Output the listing below verbatim, changing nothing in any line.

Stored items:
# # # # #
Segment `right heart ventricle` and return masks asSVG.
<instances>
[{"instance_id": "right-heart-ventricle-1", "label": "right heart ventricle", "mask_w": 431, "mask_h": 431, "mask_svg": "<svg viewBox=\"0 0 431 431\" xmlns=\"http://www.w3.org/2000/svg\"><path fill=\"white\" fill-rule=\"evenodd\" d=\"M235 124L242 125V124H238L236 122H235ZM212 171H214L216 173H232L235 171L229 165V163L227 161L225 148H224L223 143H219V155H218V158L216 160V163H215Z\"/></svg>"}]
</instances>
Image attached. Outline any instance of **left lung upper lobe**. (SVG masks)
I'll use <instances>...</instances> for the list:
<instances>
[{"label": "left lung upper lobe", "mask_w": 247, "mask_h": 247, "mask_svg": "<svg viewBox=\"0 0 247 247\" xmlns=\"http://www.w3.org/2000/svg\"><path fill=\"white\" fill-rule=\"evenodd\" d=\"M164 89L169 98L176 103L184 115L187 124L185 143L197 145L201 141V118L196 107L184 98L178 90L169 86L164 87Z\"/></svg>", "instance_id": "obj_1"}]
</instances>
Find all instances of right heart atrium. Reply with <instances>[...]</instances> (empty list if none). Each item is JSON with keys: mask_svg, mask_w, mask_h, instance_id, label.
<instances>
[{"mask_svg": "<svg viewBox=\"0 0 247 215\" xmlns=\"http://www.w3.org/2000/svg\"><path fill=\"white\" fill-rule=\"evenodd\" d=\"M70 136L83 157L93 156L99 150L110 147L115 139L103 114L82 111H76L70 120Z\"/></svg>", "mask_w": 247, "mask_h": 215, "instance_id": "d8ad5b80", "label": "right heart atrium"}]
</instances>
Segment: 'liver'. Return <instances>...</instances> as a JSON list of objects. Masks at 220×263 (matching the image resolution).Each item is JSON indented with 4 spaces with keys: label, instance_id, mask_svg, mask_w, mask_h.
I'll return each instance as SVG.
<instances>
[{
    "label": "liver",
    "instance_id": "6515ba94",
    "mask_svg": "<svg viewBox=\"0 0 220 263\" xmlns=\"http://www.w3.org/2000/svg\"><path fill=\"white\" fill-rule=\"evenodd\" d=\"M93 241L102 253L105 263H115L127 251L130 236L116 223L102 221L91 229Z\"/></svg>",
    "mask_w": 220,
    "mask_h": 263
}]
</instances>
# # # # #
Correct answer:
Segment `right heart ventricle` and return masks asSVG.
<instances>
[{"instance_id": "right-heart-ventricle-1", "label": "right heart ventricle", "mask_w": 431, "mask_h": 431, "mask_svg": "<svg viewBox=\"0 0 431 431\" xmlns=\"http://www.w3.org/2000/svg\"><path fill=\"white\" fill-rule=\"evenodd\" d=\"M235 124L242 125V124H238L236 122H235ZM212 171H214L216 173H232L235 171L229 165V163L227 161L225 148H224L223 143H219V155H218V158L216 160V163H215Z\"/></svg>"}]
</instances>
Image attached. Outline any instance of **left lung upper lobe**. (SVG masks)
I'll use <instances>...</instances> for the list:
<instances>
[{"label": "left lung upper lobe", "mask_w": 247, "mask_h": 247, "mask_svg": "<svg viewBox=\"0 0 247 247\" xmlns=\"http://www.w3.org/2000/svg\"><path fill=\"white\" fill-rule=\"evenodd\" d=\"M164 89L169 98L176 103L184 115L187 124L185 143L197 145L201 141V118L196 107L184 98L178 90L169 86L164 87Z\"/></svg>", "instance_id": "obj_1"}]
</instances>
Find all instances of right heart atrium. Reply with <instances>[...]</instances> (empty list if none). Each item is JSON with keys: mask_svg, mask_w, mask_h, instance_id, label.
<instances>
[{"mask_svg": "<svg viewBox=\"0 0 247 215\" xmlns=\"http://www.w3.org/2000/svg\"><path fill=\"white\" fill-rule=\"evenodd\" d=\"M70 136L83 157L93 156L99 150L110 147L115 139L103 114L82 111H76L70 120Z\"/></svg>", "mask_w": 247, "mask_h": 215, "instance_id": "d8ad5b80", "label": "right heart atrium"}]
</instances>
Segment: 'liver'. Return <instances>...</instances> as a JSON list of objects. Masks at 220×263 (matching the image resolution).Each item is JSON indented with 4 spaces with keys: label, instance_id, mask_svg, mask_w, mask_h.
I'll return each instance as SVG.
<instances>
[{
    "label": "liver",
    "instance_id": "6515ba94",
    "mask_svg": "<svg viewBox=\"0 0 220 263\" xmlns=\"http://www.w3.org/2000/svg\"><path fill=\"white\" fill-rule=\"evenodd\" d=\"M93 241L102 253L105 263H115L127 251L130 236L116 223L102 221L91 229Z\"/></svg>",
    "mask_w": 220,
    "mask_h": 263
}]
</instances>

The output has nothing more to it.